Depuis quand Vale n’avait-il pas été témoin d’une célébration publique ? Il y avait eu quelques fêtes du 4 Juillet peu enthousiastes, après l’étrange été 1912, mais la victoire de l’Atlantique avait résonné à travers tout le pays tel un grand coup de cloche. Dans cette cohue nocturne, les deux hommes ne risquaient pas d’être reconnus. Ils pouvaient parler.

« J’aurais aimé faire mes bagages », objecta Vale.

Crane, contrairement aux dieux, tolérerait qu’il se plaignît.

« Vous n’en aurez pas le temps, Elias. D’ailleurs, les gens comme nous n’ont nul besoin de biens matériels. Nous ressemblons à euh… des moines. »

La fête se poursuivrait jusqu’au matin. Une petite guerre glorieuse : Teddy Roosevelt eût approuvé. Les Britanniques, après avoir subi des pertes dévastatrices dans leur flotte atlantique et leurs colonies darwiniennes, s’étaient rendus pour éviter une attaque contre les restes du gouvernement Kitchener, toujours au Canada. Les termes du traité n’étaient pas trop durs : embargo sur les armes, acceptation officielle de la doctrine de Wilson. Le conflit avait duré une semaine entière. Pas tant une guerre, estimait Vale, que de la diplomatie alternative et un avertissement aux Japonais, pour le cas où il leur prendrait l’envie de tourner leur attention martiale vers l’ouest.

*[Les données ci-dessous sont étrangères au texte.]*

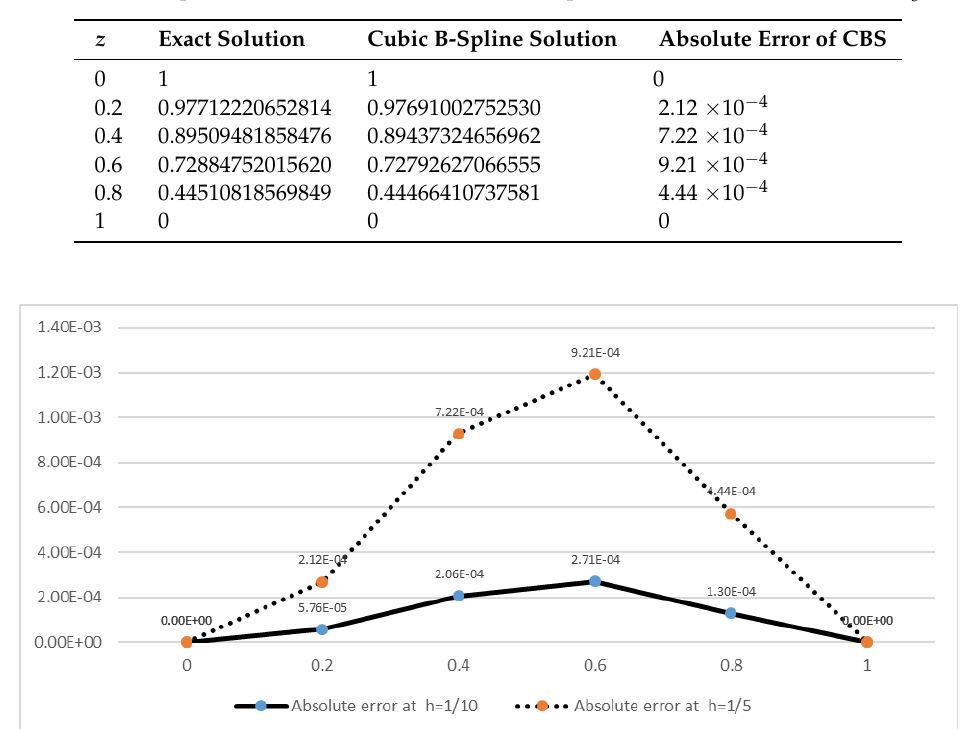
Table 3. Comparison of exact solution and Cubic B-spline solution of Problem 1 at h = 1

Bien sûr, cette lutte avait servi d’autres buts, ceux des dieux, mais le spirite avait peu d’espoir de jamais en connaître la totalité. Peut-être n’en existait-il qu’un : exaspérer les haines, la violence, promouvoir le chaos. Toutefois, les dieux se montraient en général plus spécifiques.

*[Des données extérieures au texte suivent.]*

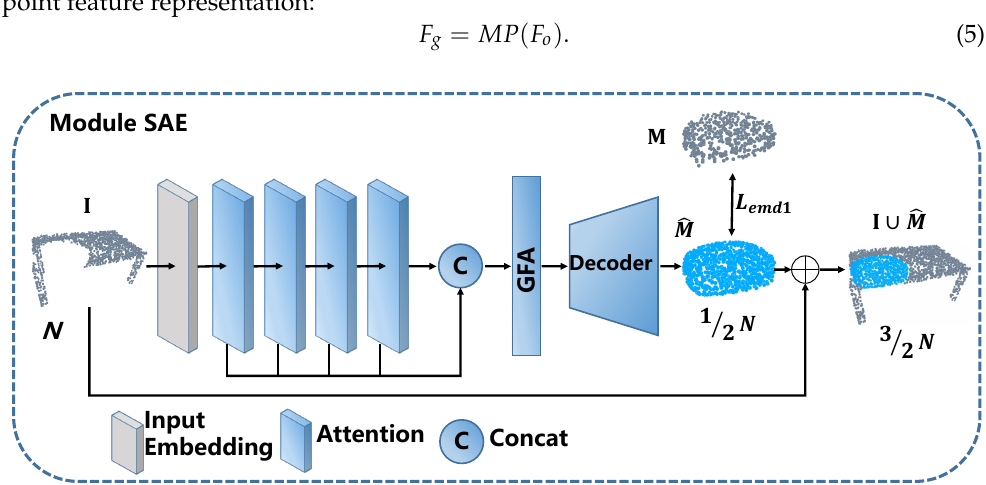
Figure 3. The 3DPCTN-SAE encoder mainly comprises an input-embedding module and four stacked attention modules. We connect the feature dimensions of the attention output of each attention layer, and then perform a linear transformation. Finally, a global feature of the missing part of the point cloud is obtained, which is fed into the missing-part network decoder to obtain a completed shape point cloud ˆ M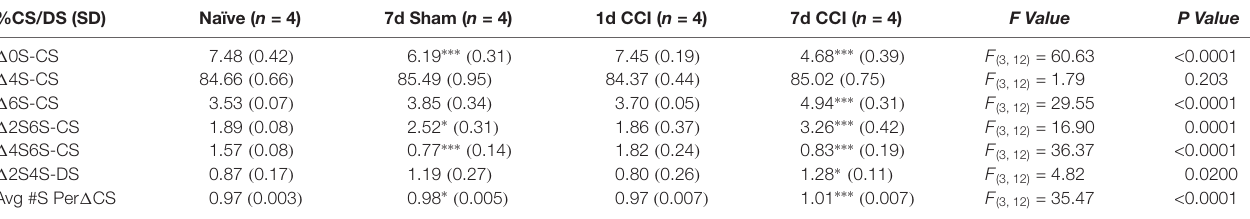
TABLE 1 | Relative percentages of CS isomers in the means of five representative coronal sections spanning the rostro-caudal extent of the injury site ( − 1.0, − 1.5, − 2.0, − 2.5, and − 3.0 mm from Bregma).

Le Post avait publié un article additionnel : on interrogeait les sympathisants et ressortissants britanniques au sujet du meurtre d’Eugene Randall, le directeur de la Smithsonian Institution. Le nom de Vale n’y était pas mentionné, mais sans doute apparaîtrait-il dans le journal du matin.

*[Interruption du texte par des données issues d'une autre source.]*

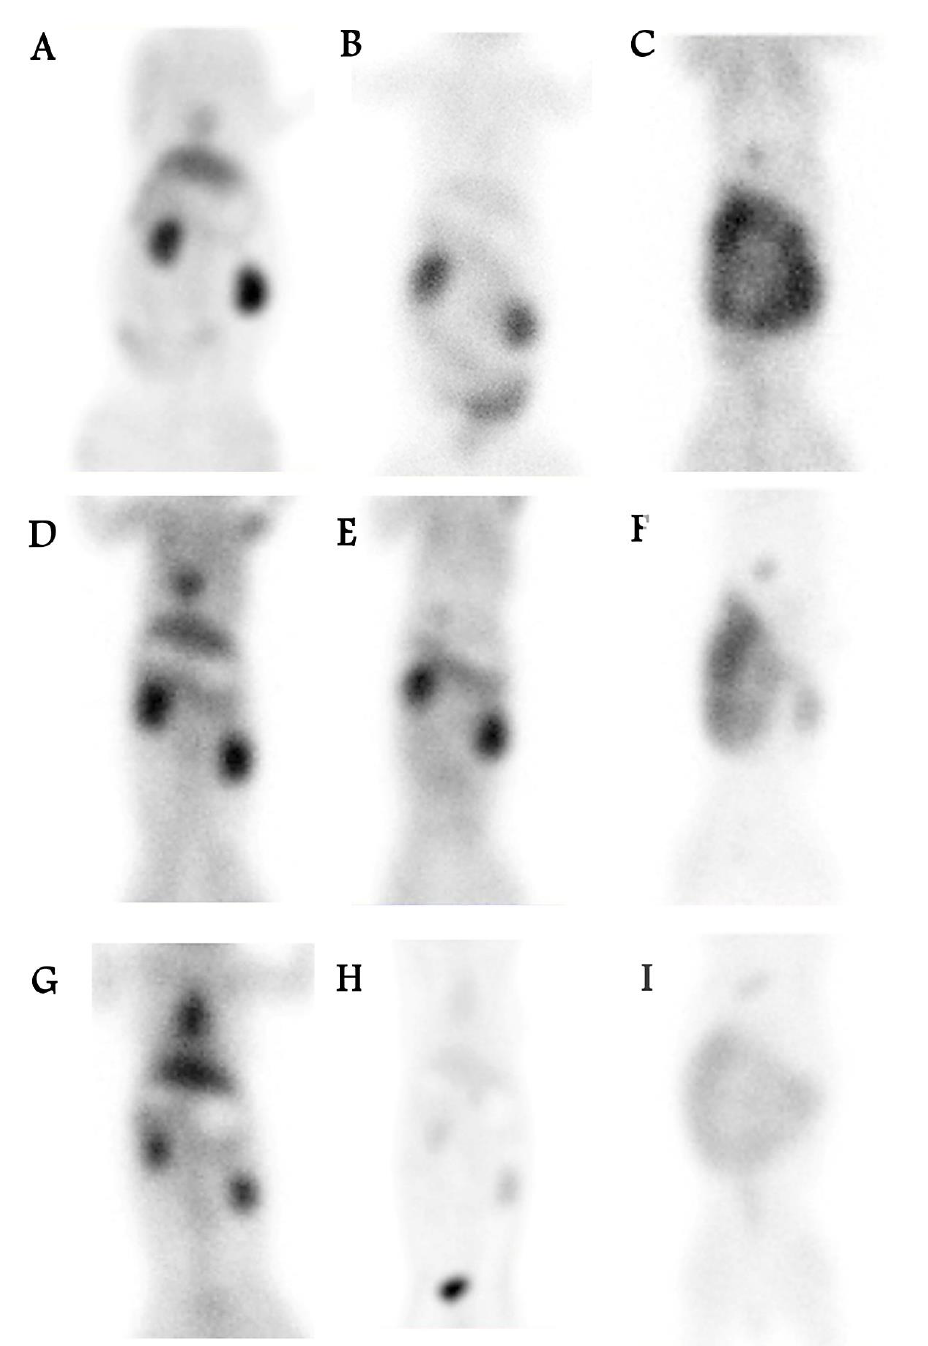
Figure 4. Anterior whole-body images of rabbits acquired using a dual-head gamma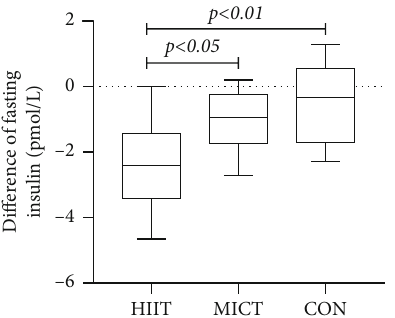
Figure 8: Di ff erence in fasting insulin levels in each group after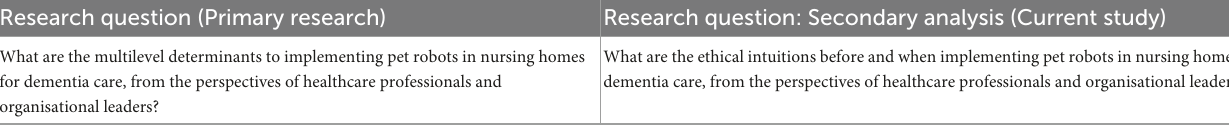
TABLE 2 Research questions in primary research and current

« Vous devriez me remercier, dit-il à Crane, de tomber à votre place.

— L’expression est jolie, quoique inappropriée, vous le savez très bien. Vous êtes trop utile. Considérez les choses de cette façon : vous rejetez une persona. La police va vous trouver réduit en cendres dans votre demeure… ou du moins va-t-elle trouver quelques os et dents révélateurs. Affaire classée.

— Les os de qui ?

— Quelle importance ? »

Aucune, sans doute. Une autre victime. Un autre obstacle à l’évolution choisie du cosmos.

« Tenez », reprit Crane.

C’était une enveloppe contenant un ticket de train et un rouleau de billets de cent dollars. Le ticket était pour La Nouvelle-Orléans. Vale n’y avait jamais mis les pieds. En ce qui le concernait, ç’aurait aussi bien pu être Mars.

« Le train part à minuit, annonça encore Crane.

— Et vous ?

— J’ai des relations, Elias. » Il sourit. « Ne vous inquiétez pas pour moi. Peut-être nous reverrons-nous, d’ici une dizaine d’années ou deux ou trois. »

Dieu nous en garde.

« Vous ne vous demandez jamais… si tout cela aura une fin ?

— Mais oui, assura Crane. Et je pense que nous la verrons. Pas vous ? »

Les feux d’artifice allaient crescendo. Des étoiles explosaient au son de la canonnade : bleues, violettes, blanches. Un bon présage pour la nouvelle administration Harding. Crane prospérerait dans cette Washington moderne, Vale n’en doutait pas. Il s’y élèverait telle une fusée.

Tandis que je m’enfoncerai dans l’ombre. Ce qui peut-être vaut mieux.

Il faisait chaud, presque étouffant, même, à La Nouvelle-Orléans ; le printemps devenait tropical.